The research flights provide a good test of the new algorithm, which Ben calls the "stovepipe" because it uses data from observations on the ground to characterize what's happening in a stovepipe-shaped column of air at higher elevations. The experiment is also testing a new algorithm, developed by Jotharim Vivekanandan, that detects supercooled water droplets in cloud tops by examining infrared and visible-light readings from the NOAA Geostationary Operational Environmental Satellite-8 satellite.
NASA Lewis scientists will use flight data to improve icing simulation tools such as their icing research tunnel and their computer code for ice accretion. Working with AWC forecasters, the NCAR team will use the experiment's results to streamline pilot weather advisories issued at Kansas City.
Another step will be instructional materials for operational forecasters and pilots. Training modules, which include interactive CD-ROMs and Internet access, are being developed by the Cooperative Program for Operational Meteorology, Education and Training. They should reach forecasters and pilots by mid-1998. •Zhenya Gallon
"They said they were getting large-droplet icing near Cleveland and were interested in doing a second flight that afternoon. They asked us where they should go, and we said, 'Toledo,'" recalls Ben. He and Frank had a good mental picture of what was going on from looking at data before they left Colorado and at hotels along the way. In addition, there was the freezing drizzle hitting their windshield.
Meanwhile, they figured out how to make the defroster work without overtaxing the engine, and started heading eastward on the two-hour drive to Cleveland. They wanted to be there when the Twin Otter took off on its afternoon run. The freezing drizzle turned to snow as they headed east, but Ben and Frank made it to Cleveland that afternoon.

____

▶ _Apply what you read_
1. In the passage on aircraft icing research, by when should the training modules reach forecasters and pilots?
2. Decide whether each statement agrees with the passage on aircraft icing research, and quote the words that settle it. (a) Ben and Frank drove westward to reach Cleveland. (b) The freezing drizzle turned to snow as Ben and Frank headed east. (c) NASA Lewis scientists plan to use flight data to improve their icing research tunnel.
3. From the passage on aircraft icing research, copy everything from "Another step will" down to "hitting their windshield.".

____

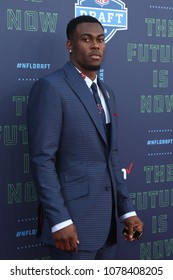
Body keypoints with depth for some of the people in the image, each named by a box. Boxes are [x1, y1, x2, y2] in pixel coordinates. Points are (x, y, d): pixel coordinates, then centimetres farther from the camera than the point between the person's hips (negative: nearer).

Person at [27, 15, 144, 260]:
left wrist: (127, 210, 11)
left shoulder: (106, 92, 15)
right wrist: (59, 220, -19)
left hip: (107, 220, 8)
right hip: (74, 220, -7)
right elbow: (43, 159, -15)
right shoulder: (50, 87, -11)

____

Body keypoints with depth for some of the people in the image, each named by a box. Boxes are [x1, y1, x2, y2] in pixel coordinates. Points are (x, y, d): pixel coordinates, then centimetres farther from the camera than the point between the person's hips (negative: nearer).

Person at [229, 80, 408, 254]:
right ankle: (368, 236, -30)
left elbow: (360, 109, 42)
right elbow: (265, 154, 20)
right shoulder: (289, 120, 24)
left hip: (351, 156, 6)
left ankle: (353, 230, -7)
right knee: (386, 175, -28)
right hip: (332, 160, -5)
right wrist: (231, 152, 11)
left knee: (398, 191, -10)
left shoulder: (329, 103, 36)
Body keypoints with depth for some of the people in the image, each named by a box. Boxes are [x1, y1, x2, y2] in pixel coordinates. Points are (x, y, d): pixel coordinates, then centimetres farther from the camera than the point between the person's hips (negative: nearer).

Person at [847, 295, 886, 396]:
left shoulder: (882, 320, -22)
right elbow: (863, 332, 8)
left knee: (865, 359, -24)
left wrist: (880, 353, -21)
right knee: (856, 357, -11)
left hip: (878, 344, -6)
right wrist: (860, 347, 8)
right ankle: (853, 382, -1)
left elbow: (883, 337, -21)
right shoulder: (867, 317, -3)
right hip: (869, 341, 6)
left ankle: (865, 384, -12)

____

▶ _Replies_
1. By mid-1998.

2.
(a) No: "started heading eastward on the two-hour drive to Cleveland"
(b) Yes: "The freezing drizzle turned to snow as they headed east"
(c) Yes: "NASA Lewis scientists will use flight data to improve icing simulation tools such as their icing research tunnel"

3.
Another step will be instructional materials for operational forecasters and pilots. Training modules, which include interactive CD-ROMs and Internet access, are being developed by the Cooperative Program for Operational Meteorology, Education and Training. They should reach forecasters and pilots by mid-1998. •Zhenya Gallon
"They said they were getting large-droplet icing near Cleveland and were interested in doing a second flight that afternoon. They asked us where they should go, and we said, 'Toledo,'" recalls Ben. He and Frank had a good mental picture of what was going on from looking at data before they left Colorado and at hotels along the way. In addition, there was the freezing drizzle hitting their windshield.